La basket, « une chaussure qui peut unir tout le monde »

Ce n’est plus seulement une chaussure de sport. La basket, phénomène de mode, gagne tous les publics et accompagne les évolutions sociétales. Un raz de marée culturel et économique décrypté par Pierre Demoux, auteur de « L’odyssée de la basket. Comment les sneakers ont marché sur le monde » (La Tengo). Entretien.

Le livre de Pierre Demoux marche sur les traces de la basket, cette chaussure née au milieu du XIXe siècle avec la révolution du caoutchouc, qui a permis de fabriquer des pneus de voiture. Des ingénieurs imaginent qu’avec ce nouveau matériau, il est possible de faire de nouvelles semelles de chaussures, plus souples et plus résistantes. La société est alors en pleine mutation. Les sports de loisirs se développent, comme le tennis, le cricket, la course à pied et enfin le basket-ball.

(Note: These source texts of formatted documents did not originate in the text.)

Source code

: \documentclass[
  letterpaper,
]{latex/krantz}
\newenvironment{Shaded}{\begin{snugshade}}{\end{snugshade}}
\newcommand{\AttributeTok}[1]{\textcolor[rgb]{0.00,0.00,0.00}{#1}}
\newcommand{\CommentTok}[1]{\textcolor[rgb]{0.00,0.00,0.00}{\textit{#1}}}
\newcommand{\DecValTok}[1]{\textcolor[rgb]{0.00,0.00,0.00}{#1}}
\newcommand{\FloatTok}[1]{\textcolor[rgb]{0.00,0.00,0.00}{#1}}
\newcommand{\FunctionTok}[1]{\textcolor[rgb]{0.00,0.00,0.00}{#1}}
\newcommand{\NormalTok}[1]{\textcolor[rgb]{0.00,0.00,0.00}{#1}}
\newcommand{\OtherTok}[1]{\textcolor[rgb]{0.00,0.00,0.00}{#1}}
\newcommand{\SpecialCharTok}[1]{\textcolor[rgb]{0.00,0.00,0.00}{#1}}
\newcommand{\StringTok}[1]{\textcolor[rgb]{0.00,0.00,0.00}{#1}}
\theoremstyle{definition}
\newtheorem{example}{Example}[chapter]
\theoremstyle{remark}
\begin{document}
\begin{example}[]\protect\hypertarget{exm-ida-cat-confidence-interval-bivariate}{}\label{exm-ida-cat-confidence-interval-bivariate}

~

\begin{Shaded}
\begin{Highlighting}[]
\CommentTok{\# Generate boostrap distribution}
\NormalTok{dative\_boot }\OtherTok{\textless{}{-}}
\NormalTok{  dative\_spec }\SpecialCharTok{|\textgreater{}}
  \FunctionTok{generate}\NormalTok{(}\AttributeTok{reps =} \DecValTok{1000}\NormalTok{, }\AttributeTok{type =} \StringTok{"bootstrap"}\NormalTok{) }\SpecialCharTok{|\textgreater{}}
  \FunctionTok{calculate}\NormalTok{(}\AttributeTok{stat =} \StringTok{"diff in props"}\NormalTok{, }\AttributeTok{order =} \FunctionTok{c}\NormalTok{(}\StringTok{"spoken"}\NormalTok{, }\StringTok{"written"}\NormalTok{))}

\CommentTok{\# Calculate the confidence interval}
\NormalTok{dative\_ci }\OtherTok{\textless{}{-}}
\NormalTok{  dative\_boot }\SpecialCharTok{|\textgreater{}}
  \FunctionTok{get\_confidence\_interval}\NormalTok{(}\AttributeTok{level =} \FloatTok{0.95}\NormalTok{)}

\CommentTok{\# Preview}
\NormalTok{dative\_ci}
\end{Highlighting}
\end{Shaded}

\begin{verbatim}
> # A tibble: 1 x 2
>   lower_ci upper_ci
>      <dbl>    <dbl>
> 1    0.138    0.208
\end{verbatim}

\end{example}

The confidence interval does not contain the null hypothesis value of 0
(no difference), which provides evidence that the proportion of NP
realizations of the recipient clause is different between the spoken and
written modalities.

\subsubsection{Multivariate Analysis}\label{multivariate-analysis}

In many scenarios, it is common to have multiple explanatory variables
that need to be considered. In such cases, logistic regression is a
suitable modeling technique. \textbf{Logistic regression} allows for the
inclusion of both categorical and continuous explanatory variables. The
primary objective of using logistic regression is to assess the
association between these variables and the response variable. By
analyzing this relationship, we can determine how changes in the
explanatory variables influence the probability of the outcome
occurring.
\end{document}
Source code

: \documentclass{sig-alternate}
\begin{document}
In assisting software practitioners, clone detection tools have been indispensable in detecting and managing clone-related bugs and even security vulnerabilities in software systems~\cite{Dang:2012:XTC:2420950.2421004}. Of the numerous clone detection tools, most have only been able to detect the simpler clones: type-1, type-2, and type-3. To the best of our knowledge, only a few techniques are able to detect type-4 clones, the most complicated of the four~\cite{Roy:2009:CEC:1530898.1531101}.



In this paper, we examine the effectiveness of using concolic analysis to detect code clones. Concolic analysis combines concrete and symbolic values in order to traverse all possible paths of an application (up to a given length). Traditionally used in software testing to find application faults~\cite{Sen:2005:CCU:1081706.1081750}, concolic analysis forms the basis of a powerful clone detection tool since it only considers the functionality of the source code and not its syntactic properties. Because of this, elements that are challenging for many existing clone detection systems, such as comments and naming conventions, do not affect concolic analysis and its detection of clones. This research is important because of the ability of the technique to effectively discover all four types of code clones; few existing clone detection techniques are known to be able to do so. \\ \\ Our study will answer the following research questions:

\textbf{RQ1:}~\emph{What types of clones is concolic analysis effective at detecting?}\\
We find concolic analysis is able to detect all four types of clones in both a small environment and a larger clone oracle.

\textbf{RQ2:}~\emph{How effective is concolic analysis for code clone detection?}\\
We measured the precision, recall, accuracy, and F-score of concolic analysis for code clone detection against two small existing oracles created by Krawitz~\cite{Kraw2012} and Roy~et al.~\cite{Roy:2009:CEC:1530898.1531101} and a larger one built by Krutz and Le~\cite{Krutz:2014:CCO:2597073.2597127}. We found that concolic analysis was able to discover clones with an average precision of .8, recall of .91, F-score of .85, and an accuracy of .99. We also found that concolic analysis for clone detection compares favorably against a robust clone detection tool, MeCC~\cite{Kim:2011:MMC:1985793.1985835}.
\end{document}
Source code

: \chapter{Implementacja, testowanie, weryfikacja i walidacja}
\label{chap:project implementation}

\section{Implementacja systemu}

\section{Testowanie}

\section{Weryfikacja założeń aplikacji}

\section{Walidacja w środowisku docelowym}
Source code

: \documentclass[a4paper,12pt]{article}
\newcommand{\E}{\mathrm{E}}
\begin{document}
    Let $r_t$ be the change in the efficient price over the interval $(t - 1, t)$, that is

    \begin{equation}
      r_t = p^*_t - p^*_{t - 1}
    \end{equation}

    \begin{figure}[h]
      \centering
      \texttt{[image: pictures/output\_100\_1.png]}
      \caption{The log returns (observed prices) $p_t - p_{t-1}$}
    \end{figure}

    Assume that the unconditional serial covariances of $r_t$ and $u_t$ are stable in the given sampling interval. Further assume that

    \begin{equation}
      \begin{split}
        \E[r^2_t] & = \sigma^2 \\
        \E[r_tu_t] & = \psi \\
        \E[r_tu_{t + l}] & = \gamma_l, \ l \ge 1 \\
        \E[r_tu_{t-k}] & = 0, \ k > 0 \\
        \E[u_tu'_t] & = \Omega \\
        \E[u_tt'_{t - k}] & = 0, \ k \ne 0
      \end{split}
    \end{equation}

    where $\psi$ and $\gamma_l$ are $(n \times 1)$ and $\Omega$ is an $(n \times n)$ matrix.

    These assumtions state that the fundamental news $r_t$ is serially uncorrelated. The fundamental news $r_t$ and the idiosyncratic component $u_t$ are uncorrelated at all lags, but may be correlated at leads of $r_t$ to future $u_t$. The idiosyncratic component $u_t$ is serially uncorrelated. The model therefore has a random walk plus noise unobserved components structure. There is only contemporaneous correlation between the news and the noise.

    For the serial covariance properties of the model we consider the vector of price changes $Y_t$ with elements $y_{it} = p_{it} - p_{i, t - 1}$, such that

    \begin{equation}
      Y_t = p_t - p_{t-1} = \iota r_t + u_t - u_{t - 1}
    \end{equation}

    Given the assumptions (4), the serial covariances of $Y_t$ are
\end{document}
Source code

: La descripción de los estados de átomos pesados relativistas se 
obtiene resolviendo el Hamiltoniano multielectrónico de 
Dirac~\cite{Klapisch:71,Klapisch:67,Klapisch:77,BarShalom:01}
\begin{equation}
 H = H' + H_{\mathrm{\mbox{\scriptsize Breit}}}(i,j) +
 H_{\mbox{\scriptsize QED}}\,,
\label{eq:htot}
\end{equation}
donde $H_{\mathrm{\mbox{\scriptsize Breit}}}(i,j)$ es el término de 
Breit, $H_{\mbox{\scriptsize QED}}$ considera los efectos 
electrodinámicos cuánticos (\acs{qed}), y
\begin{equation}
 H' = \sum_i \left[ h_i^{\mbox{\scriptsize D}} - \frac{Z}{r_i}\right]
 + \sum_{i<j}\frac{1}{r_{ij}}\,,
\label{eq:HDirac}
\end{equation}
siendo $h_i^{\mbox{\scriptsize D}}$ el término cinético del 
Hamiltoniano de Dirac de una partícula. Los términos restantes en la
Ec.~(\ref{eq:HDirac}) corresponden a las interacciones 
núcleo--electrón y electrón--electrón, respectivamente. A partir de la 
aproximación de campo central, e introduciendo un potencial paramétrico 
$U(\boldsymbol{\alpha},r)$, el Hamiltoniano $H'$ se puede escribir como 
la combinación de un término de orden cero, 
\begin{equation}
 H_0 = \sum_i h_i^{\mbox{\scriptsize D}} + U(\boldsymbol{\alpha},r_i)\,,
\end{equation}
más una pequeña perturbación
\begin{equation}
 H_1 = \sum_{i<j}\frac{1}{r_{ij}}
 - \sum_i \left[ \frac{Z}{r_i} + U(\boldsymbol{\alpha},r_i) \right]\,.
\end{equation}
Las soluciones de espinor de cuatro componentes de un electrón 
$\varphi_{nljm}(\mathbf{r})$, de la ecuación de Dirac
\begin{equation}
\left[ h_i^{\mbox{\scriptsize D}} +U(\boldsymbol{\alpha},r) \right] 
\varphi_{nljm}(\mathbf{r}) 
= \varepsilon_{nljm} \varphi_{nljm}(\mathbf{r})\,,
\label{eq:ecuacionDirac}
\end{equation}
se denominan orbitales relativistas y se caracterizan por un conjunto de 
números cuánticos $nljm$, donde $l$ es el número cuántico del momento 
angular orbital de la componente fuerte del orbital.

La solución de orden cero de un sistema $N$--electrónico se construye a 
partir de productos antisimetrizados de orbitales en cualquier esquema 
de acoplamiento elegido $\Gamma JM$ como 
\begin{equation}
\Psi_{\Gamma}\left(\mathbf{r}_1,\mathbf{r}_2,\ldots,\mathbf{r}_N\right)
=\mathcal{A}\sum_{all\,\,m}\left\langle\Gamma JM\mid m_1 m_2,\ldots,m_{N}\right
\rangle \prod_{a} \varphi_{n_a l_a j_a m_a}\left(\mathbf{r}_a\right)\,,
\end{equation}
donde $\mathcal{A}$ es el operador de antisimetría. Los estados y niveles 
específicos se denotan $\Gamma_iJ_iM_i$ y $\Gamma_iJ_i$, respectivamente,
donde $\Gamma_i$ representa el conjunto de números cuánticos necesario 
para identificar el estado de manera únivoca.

Créée pour le sport, les sneakers s’invitent aujourd’hui dans les show-rooms de luxe où elles affichent originalité et exubérance. Aucune contrée n’échappe à cette folie. De la Chine et ses usines qui la fabriquent, à l’Afrique et ses artisans créateurs qui la réinventent, en passant par les consommateurs européens ou américains qui la veulent éthique et écologique. Sans oublier les salles des ventes aux enchères de New York, Paris ou Tokyo. La basket s’est imposée comme l’accessoire indispensable sur tous les continents. À la fois unisexe, facile à enfiler, confortable, adaptée à tous les âges, elle passe dans n’importe quel milieu et dans n’importe quelle circonstance. En l’espace d’un siècle, elle est entrée dans nos vies. C’est ce que raconte Pierre Demoux dans son ouvrage. Entretien.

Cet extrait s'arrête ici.